## DOCUMENT SECTION:
This doesn't stress the datum point quite enough. If you have an arbitrarily precise lat long, you still don't know where you are very well.
If you don't know the datum of a lat long, you only know the location to within about a kilometer.
Datum matters. And yes, WGS84 is fairly common, but you will still very routinely come across lat/long or projected coordinates in other datums. NAD27 is the one that you'll encounter the most in the US, and it's about a 300 meter shift compared to WGS84 or NAD83. Others exist too and are frequently used.
A few years ago, I visited the Greenwich Observatory and waited in line for hours to get a photo on the prime meridian. To my surprise, its GPS coordinates were not at 0 degrees longitude. It turns out that while older datums such as NAD27 use the Greenwich meridian, GPS is based on WGS84 which uses the IERS Reference Meridian. It runs through the park about 100 meters away from the observatory (and you can stand on it without waiting in line at all!)

## INFORMATION SHOWN:
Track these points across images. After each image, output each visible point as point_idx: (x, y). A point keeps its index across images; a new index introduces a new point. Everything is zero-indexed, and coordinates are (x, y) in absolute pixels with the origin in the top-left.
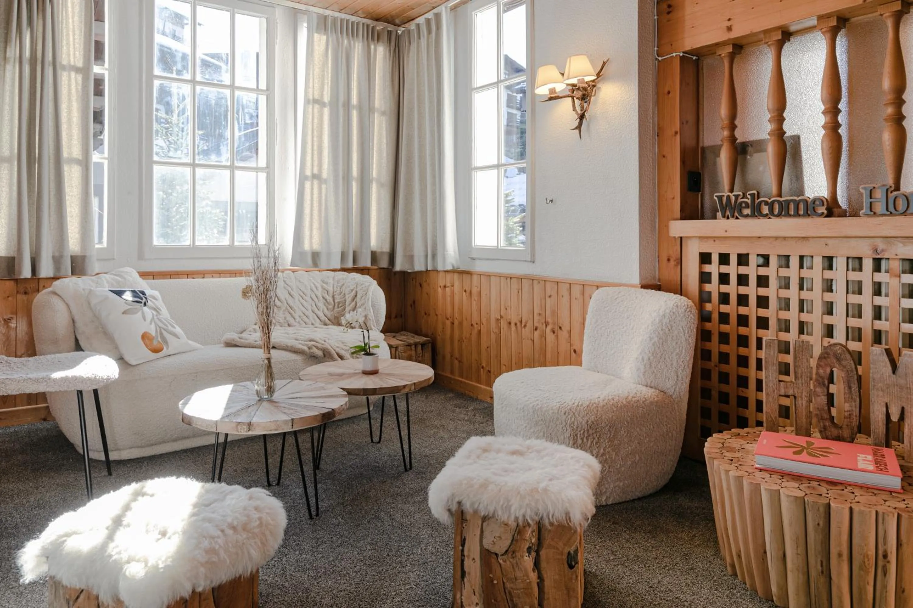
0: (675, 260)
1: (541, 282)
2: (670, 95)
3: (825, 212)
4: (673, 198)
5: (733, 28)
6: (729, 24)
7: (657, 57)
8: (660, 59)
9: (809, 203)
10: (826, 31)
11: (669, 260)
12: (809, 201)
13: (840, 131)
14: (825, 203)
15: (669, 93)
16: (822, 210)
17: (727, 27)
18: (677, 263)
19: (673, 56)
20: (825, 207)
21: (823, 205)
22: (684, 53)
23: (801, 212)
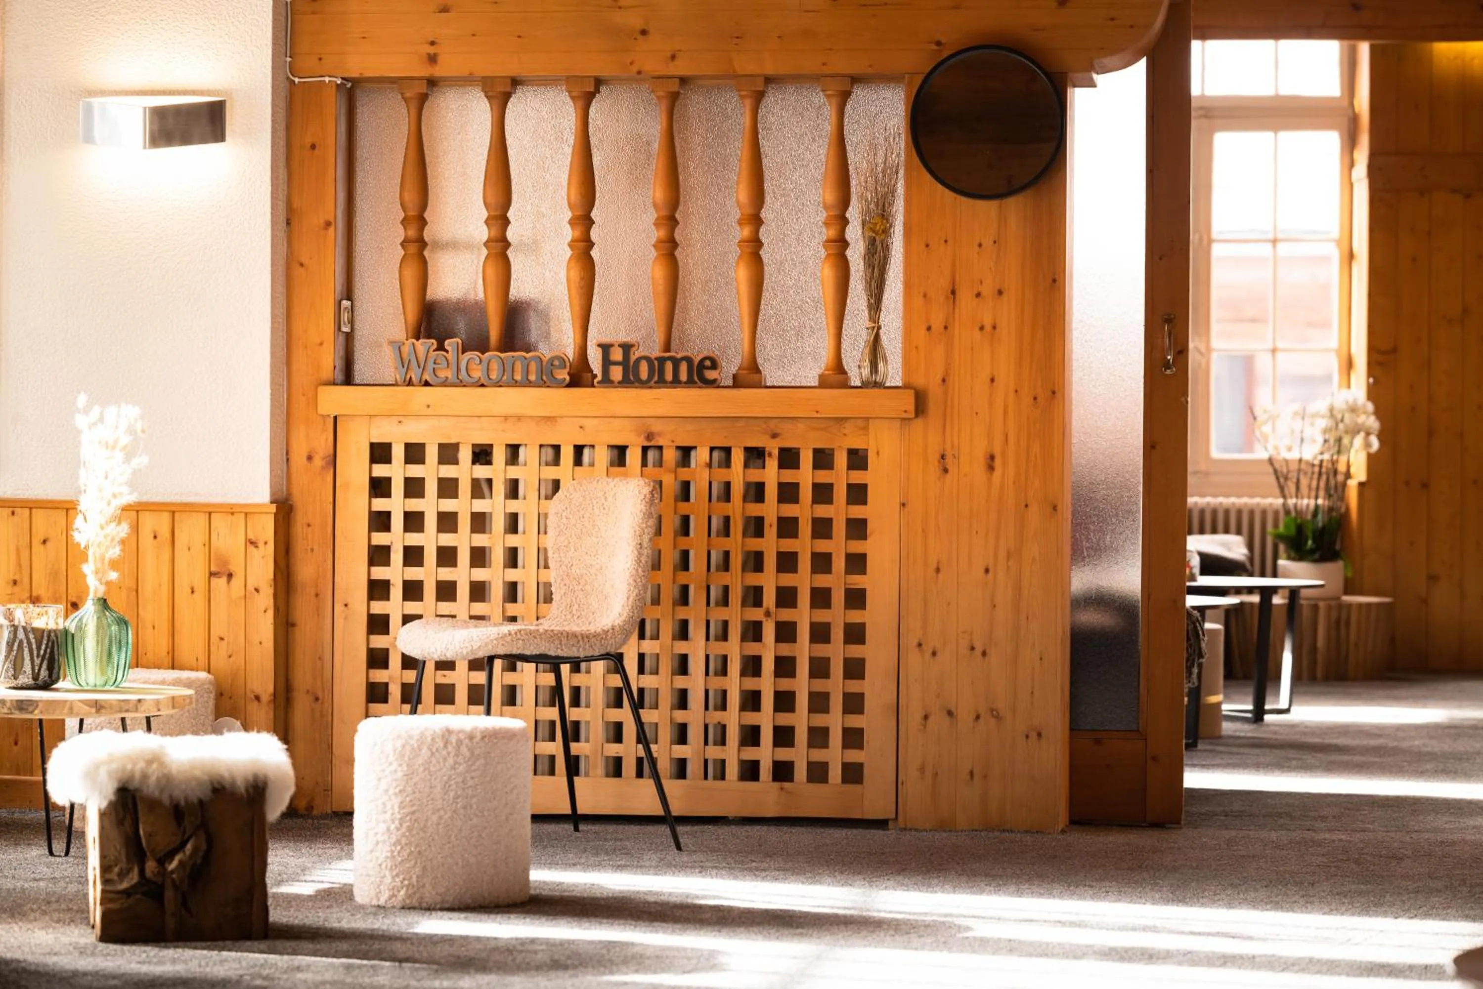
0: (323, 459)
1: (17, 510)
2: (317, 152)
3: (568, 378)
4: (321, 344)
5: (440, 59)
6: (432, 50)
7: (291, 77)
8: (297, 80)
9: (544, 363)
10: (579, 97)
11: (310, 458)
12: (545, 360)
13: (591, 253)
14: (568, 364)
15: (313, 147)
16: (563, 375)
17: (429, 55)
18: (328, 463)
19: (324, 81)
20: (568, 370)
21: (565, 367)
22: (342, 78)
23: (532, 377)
--
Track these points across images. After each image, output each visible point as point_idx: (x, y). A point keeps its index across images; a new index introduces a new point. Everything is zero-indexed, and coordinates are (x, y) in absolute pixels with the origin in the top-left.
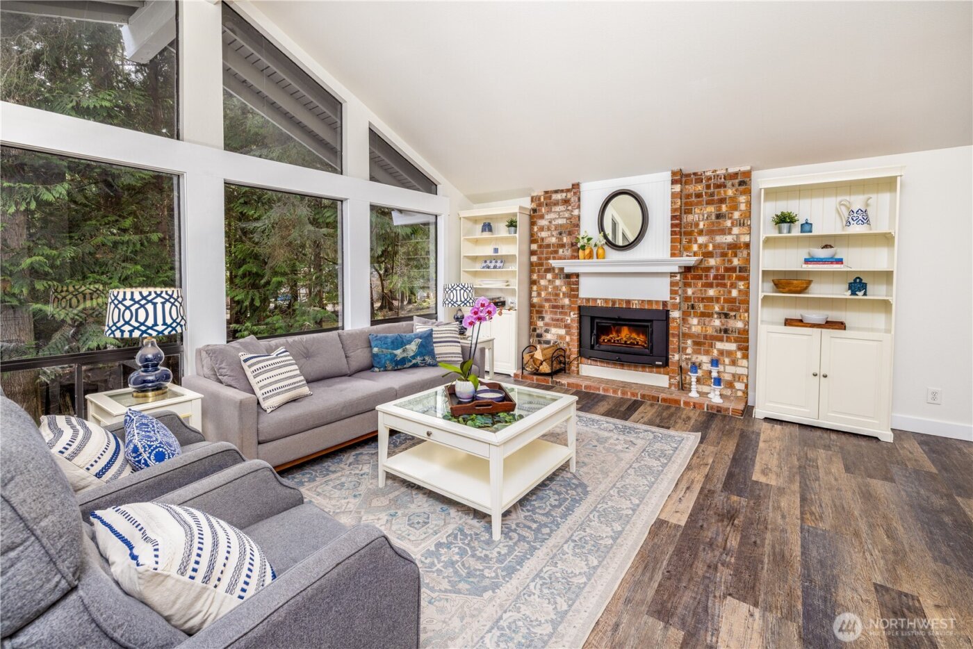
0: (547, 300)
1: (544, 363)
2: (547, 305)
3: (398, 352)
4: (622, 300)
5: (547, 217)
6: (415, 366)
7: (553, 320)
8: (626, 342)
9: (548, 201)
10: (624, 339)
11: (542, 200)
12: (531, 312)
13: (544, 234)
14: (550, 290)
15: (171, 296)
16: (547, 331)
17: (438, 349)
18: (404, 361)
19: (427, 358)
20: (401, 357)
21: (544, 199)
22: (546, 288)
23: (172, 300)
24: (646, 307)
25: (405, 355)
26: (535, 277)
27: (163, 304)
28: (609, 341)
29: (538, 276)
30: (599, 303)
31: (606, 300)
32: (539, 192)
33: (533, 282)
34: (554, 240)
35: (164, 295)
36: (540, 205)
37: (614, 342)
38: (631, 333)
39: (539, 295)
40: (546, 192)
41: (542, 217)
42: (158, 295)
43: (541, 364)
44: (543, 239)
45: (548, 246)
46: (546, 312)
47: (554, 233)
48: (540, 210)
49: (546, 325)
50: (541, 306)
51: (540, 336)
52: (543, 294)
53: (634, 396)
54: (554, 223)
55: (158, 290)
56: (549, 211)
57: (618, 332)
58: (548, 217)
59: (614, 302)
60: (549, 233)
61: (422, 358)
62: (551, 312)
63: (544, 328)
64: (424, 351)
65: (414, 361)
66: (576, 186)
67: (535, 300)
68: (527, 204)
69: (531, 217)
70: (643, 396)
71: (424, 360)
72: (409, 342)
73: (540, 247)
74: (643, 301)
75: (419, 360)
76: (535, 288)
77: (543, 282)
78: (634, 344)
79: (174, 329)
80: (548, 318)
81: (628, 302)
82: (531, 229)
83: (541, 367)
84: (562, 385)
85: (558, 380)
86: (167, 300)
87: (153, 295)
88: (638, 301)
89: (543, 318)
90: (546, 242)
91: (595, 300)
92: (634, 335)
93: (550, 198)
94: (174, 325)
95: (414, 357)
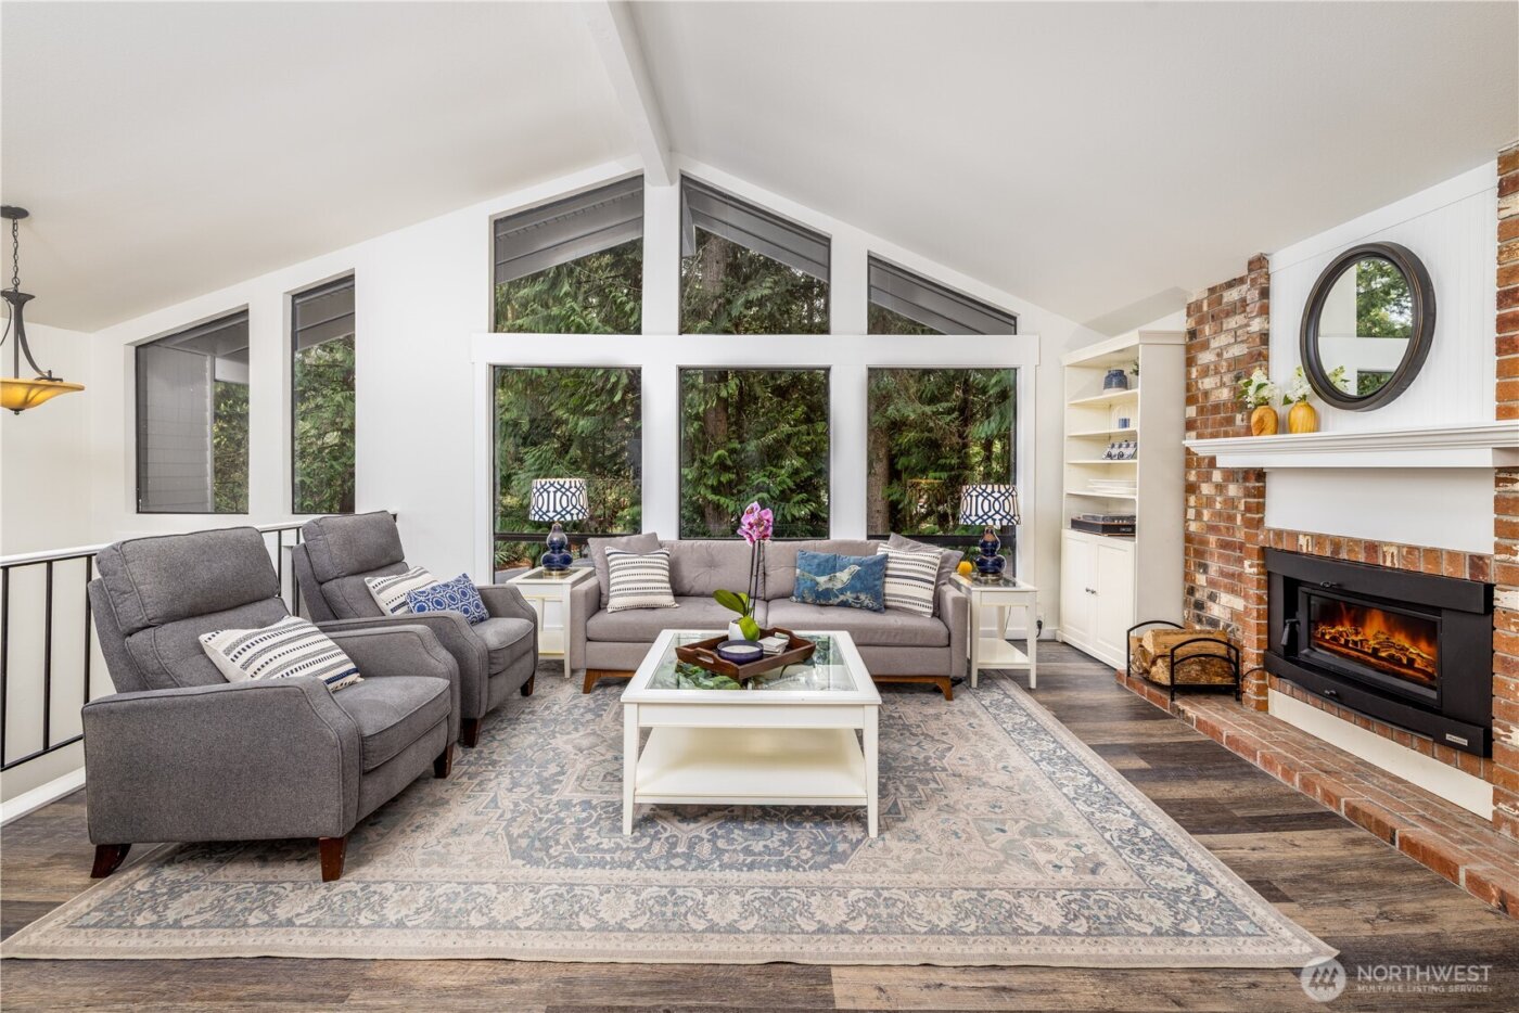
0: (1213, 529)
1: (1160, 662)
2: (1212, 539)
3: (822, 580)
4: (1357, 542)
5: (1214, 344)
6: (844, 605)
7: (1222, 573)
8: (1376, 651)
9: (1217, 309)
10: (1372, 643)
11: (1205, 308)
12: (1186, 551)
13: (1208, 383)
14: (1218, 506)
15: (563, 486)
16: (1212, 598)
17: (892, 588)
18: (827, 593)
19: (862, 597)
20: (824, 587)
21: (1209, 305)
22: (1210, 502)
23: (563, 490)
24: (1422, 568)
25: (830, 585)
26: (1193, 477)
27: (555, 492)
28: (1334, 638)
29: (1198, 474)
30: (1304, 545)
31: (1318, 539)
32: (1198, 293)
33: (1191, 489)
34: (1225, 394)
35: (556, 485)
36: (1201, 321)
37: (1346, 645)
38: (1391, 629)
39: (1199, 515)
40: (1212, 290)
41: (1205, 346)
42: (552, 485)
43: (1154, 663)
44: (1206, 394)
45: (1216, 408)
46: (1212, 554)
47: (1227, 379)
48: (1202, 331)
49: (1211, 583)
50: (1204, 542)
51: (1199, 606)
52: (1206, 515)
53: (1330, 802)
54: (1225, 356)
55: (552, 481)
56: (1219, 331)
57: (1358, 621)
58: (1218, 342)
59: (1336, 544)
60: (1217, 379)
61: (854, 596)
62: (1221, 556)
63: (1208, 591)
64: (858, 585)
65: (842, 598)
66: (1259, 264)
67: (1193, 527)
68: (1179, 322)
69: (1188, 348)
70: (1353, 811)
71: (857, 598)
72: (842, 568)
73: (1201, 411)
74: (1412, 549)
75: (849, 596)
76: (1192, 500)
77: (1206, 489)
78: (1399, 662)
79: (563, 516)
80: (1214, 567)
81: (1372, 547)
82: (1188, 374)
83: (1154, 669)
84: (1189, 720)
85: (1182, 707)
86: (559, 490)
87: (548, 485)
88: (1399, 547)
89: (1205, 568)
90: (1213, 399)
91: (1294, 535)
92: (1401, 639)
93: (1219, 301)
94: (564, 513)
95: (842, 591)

## CHECK YOUR UNDERSTANDING:
a) Name every coordinate datum mentioned in the comment on map datums.
b) Transcribe the comment on map datums from "If you don't" up to and including "line at all!)".

## SOLUTIONS BY TASK:
a) WGS84, NAD27, NAD83

b)
If you don't know the datum of a lat long, you only know the location to within about a kilometer.
Datum matters. And yes, WGS84 is fairly common, but you will still very routinely come across lat/long or projected coordinates in other datums. NAD27 is the one that you'll encounter the most in the US, and it's about a 300 meter shift compared to WGS84 or NAD83. Others exist too and are frequently used.
A few years ago, I visited the Greenwich Observatory and waited in line for hours to get a photo on the prime meridian. To my surprise, its GPS coordinates were not at 0 degrees longitude. It turns out that while older datums such as NAD27 use the Greenwich meridian, GPS is based on WGS84 which uses the IERS Reference Meridian. It runs through the park about 100 meters away from the observatory (and you can stand on it without waiting in line at all!)